Brève - PARME Avocats

Par une décision du 28 avril 2021, le Conseil d’Etat a jugé que la consultation d’une autorité environnementale, qui ne répondait pas aux exigences d’autonomie effective de celle-ci, au regard de l’autorité décisionnaire, constituait un vice de procédure justifiant, en soi, l’annulation de la décision administrative.

Au cas d’espèce, l’avis prévu par l’article L. 122-1 du code de l’environnement avait été rendu par le Préfet de région, en qualité d’autorité environnementale, dans un cas où il était également compétent pour autoriser le projet.

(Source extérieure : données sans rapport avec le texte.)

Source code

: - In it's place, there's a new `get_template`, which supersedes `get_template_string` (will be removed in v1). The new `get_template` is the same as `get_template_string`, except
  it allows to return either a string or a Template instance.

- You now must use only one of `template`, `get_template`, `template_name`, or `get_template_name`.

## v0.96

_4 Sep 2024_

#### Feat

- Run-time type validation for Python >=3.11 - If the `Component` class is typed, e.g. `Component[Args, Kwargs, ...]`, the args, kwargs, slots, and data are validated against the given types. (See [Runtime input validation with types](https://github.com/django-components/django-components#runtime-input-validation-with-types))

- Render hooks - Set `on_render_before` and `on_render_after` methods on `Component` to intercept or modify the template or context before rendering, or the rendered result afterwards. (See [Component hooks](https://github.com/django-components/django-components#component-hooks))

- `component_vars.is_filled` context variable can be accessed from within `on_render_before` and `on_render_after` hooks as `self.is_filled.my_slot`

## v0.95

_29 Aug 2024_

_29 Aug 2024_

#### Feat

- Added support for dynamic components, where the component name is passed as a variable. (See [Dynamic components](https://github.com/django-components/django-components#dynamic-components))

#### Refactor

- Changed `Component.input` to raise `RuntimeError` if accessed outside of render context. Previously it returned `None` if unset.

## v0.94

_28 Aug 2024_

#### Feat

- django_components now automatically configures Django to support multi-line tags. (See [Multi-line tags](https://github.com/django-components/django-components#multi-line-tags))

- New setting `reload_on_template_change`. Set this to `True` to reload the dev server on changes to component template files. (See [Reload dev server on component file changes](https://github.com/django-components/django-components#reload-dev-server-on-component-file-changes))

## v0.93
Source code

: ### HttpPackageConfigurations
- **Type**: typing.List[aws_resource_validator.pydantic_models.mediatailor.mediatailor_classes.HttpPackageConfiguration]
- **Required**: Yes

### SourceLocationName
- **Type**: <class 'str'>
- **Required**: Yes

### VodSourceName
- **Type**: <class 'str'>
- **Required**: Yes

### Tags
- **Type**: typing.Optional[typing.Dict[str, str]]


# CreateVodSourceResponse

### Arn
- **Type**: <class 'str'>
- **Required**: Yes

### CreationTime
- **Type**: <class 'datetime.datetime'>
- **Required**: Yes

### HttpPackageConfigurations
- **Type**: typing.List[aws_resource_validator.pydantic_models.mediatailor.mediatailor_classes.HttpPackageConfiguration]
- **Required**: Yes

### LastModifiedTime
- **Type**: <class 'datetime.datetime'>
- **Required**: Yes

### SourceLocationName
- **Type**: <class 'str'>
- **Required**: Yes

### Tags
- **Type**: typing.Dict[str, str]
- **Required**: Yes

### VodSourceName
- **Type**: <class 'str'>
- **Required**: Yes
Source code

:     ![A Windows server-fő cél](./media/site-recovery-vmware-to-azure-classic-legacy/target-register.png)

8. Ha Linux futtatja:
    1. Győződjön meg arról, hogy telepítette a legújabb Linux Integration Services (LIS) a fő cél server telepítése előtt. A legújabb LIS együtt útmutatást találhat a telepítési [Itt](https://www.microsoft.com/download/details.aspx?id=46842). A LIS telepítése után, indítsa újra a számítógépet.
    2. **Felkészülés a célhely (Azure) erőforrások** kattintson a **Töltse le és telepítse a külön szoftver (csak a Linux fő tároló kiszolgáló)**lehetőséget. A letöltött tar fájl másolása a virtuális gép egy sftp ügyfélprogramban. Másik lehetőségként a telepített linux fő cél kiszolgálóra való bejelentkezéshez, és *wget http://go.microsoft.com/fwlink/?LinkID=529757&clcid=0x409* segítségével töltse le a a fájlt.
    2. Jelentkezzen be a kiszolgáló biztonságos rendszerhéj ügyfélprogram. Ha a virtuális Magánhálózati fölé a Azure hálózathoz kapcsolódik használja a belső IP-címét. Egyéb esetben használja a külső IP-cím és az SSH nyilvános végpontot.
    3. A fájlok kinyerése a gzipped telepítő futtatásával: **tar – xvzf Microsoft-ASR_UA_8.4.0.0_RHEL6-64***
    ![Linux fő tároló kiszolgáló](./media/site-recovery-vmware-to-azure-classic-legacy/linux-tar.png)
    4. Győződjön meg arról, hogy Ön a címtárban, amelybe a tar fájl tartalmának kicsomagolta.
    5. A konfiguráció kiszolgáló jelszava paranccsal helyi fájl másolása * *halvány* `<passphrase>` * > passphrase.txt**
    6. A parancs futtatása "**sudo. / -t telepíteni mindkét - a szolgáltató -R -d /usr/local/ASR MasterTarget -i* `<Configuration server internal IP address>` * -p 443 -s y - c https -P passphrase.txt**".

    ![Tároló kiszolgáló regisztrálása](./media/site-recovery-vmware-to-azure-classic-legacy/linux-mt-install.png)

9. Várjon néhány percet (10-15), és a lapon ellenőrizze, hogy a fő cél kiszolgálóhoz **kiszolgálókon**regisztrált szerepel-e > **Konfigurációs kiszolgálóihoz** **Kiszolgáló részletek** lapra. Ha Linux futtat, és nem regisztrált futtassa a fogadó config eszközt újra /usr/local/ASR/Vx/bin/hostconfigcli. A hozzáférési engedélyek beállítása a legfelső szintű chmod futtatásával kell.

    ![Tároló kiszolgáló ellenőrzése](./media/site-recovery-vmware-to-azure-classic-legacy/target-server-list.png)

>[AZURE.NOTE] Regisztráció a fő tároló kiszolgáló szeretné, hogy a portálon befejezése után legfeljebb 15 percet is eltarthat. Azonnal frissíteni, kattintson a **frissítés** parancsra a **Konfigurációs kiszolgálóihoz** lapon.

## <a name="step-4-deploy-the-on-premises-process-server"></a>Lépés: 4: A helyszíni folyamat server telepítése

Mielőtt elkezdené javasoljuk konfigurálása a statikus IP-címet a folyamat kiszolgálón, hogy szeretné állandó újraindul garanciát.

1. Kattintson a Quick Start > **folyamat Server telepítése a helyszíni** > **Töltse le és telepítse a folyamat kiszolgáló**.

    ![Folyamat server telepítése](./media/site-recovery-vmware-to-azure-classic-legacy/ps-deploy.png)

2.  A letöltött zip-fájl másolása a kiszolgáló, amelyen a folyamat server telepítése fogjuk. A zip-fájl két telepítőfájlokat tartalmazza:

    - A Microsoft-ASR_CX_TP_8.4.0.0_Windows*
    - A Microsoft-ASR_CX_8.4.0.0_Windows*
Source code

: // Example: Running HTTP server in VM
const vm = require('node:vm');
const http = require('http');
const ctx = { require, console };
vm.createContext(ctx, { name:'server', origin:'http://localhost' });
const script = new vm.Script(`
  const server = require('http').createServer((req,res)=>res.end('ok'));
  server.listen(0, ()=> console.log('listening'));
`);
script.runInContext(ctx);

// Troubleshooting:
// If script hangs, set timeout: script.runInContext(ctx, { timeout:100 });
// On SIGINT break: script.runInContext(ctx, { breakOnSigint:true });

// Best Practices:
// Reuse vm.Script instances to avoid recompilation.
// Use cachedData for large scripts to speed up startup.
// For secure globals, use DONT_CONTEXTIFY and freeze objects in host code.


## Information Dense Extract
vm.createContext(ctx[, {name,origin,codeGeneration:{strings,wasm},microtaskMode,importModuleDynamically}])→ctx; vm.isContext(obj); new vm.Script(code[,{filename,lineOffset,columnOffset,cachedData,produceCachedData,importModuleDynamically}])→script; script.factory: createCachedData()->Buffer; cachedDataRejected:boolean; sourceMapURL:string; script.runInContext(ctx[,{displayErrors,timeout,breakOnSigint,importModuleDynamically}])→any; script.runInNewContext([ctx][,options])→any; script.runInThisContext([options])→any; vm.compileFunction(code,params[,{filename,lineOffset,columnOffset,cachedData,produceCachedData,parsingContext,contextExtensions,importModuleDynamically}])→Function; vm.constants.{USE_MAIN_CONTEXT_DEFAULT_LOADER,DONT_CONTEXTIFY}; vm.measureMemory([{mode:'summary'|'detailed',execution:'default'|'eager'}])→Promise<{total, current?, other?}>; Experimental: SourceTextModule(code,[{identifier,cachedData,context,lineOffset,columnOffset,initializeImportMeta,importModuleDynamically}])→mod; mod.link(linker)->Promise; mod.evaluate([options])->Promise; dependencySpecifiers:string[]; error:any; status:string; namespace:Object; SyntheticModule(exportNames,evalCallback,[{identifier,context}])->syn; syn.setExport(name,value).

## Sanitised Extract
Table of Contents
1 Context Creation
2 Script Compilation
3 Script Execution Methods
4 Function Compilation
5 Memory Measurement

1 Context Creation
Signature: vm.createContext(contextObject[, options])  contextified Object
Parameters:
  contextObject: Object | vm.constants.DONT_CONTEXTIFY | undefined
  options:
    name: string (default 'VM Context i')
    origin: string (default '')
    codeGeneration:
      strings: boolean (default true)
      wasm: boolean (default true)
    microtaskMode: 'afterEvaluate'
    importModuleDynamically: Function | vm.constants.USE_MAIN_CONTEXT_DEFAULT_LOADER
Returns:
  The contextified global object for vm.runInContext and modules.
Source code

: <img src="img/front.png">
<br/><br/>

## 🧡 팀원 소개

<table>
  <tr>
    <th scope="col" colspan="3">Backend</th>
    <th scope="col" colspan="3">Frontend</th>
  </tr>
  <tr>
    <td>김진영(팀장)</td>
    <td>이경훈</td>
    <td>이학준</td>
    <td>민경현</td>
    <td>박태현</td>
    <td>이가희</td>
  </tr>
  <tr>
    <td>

La Haute juridiction estime que les conditions de délivrance de cet avis ne permettaient pas de considérer qu’il avait été rendu par une autorité disposant d’une autonomie effective dans des conditions garantissant son objectivité, et rappelle à cette occasion qu’il pèse sur l’autorité administrative une obligation de séparation fonctionnelle, qui l’avait antérieurement conduit à censurer la désignation du Préfet de région en qualité d’autorité environnementale de certains projets (CE, 6 décembre 2017, n° 400559 ; CE, 28 décembre 2017, n° 407601).

Dans la présente décision, cassant l’arrêt d’appel, le Conseil d’Etat considère qu’un tel vice est toujours substantiel et refuse de faire application de sa jurisprudence permettant de ne censurer que les seules irrégularités de procédure susceptibles d’avoir exercé une influence sur le sens de la décision prise, ou privé les intéressés d’une garantie (CE, 14 octobre 2011, société Ocréal ; CE, 23 décembre 2011, Danthony, n° 335033).